(Saved data entries)
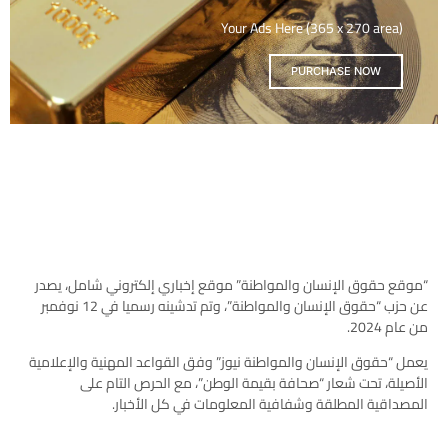
Your Ads Here (365 x 270 area)
PURCHASE NOW
“موقع حقوق الإنسان والمواطنة” موقع إخباري إلكتروني شامل، يصدر
عن حزب “حقوق الإنسان والمواطنة”، وتم تدشينه رسميا في 12 نوفمبر
من عام 2024.
يعمل “حقوق الإنسان والمواطنة نيوز” وفق القواعد المهنية والإعلامية
الأصيلة، تحت شعار “صحافة بقيمة الوطن”، مع الحرص التام على
المصداقية المطلقة وشفافية المعلومات في كل الأخبار.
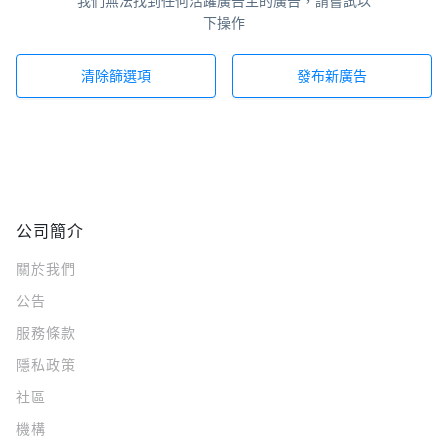
我們無法找到任何活躍廣告主的廣告，請嘗試以
下操作
清除篩選項
發布新廣告
公司簡介
關於我們
公告
服務條款
隱私政策
社區
機構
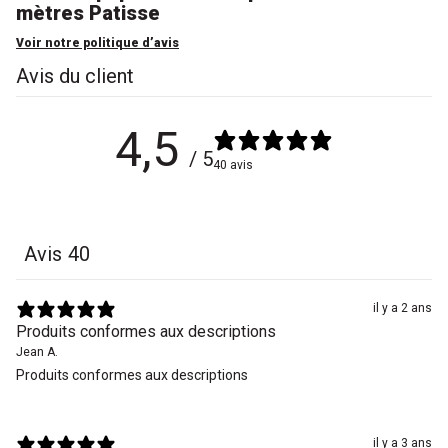
mètres Patisse
Voir notre politique d’avis
Avis du client
4,5
/ 5
40 avis
Avis
40
il y a 2 ans
Produits conformes aux descriptions
Jean A.
Produits conformes aux descriptions
il y a 3 ans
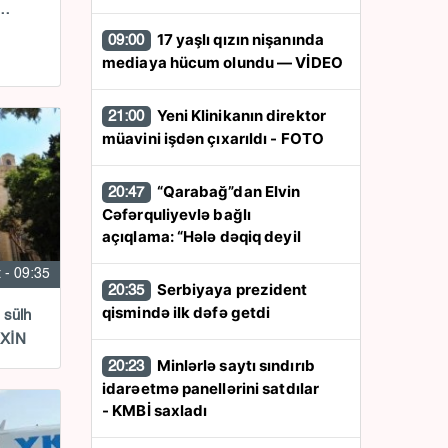
ı…
17 yaşlı qızın nişanında
09:00
mediaya hücum olundu — VİDEO
Yeni Klinikanın direktor
21:00
müavini işdən çıxarıldı - FOTO
“Qarabağ”dan Elvin
20:47
Cəfərquliyevlə bağlı
açıqlama: “Hələ dəqiq deyil
 - 09:35
Serbiyaya prezident
20:35
qismində ilk dəfə getdi
 sülh
- XİN
Minlərlə saytı sındırıb
20:23
idarəetmə panellərini satdılar
- KMBİ saxladı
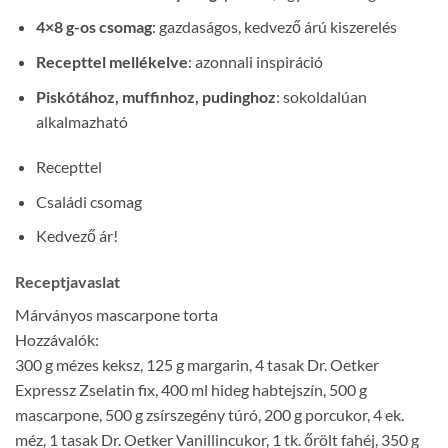
4×8 g-os csomag
: gazdaságos, kedvező árú kiszerelés
Recepttel mellékelve
: azonnali inspiráció
Piskótához, muffinhoz, pudinghoz
: sokoldalúan
alkalmazható
Recepttel
Családi csomag
Kedvező ár!
Receptjavaslat
Márványos mascarpone torta
Hozzávalók:
300 g mézes keksz, 125 g margarin, 4 tasak Dr. Oetker
Expressz Zselatin fix, 400 ml hideg habtejszín, 500 g
mascarpone, 500 g zsírszegény túró, 200 g porcukor, 4 ek.
méz, 1 tasak Dr. Oetker Vanillincukor, 1 tk. őrölt fahéj, 350 g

**TASK PROMPT**
Write out all the entries again, word for word, and print no images.

**EXERCISE RESPONSE**
Your Ads Here (365 x 270 area)
PURCHASE NOW
“موقع حقوق الإنسان والمواطنة” موقع إخباري إلكتروني شامل، يصدر
عن حزب “حقوق الإنسان والمواطنة”، وتم تدشينه رسميا في 12 نوفمبر
من عام 2024.
يعمل “حقوق الإنسان والمواطنة نيوز” وفق القواعد المهنية والإعلامية
الأصيلة، تحت شعار “صحافة بقيمة الوطن”، مع الحرص التام على
المصداقية المطلقة وشفافية المعلومات في كل الأخبار.
我們無法找到任何活躍廣告主的廣告，請嘗試以
下操作
清除篩選項
發布新廣告
公司簡介
關於我們
公告
服務條款
隱私政策
社區
機構
mètres Patisse
Voir notre politique d’avis
Avis du client
4,5
/ 5
40 avis
Avis
40
il y a 2 ans
Produits conformes aux descriptions
Jean A.
Produits conformes aux descriptions
il y a 3 ans
ı…
17 yaşlı qızın nişanında
09:00
mediaya hücum olundu — VİDEO
Yeni Klinikanın direktor
21:00
müavini işdən çıxarıldı - FOTO
“Qarabağ”dan Elvin
20:47
Cəfərquliyevlə bağlı
açıqlama: “Hələ dəqiq deyil
 - 09:35
Serbiyaya prezident
20:35
qismində ilk dəfə getdi
 sülh
- XİN
Minlərlə saytı sındırıb
20:23
idarəetmə panellərini satdılar
- KMBİ saxladı
4×8 g-os csomag
: gazdaságos, kedvező árú kiszerelés
Recepttel mellékelve
: azonnali inspiráció
Piskótához, muffinhoz, pudinghoz
: sokoldalúan
alkalmazható
Recepttel
Családi csomag
Kedvező ár!
Receptjavaslat
Márványos mascarpone torta
Hozzávalók:
300 g mézes keksz, 125 g margarin, 4 tasak Dr. Oetker
Expressz Zselatin fix, 400 ml hideg habtejszín, 500 g
mascarpone, 500 g zsírszegény túró, 200 g porcukor, 4 ek.
méz, 1 tasak Dr. Oetker Vanillincukor, 1 tk. őrölt fahéj, 350 g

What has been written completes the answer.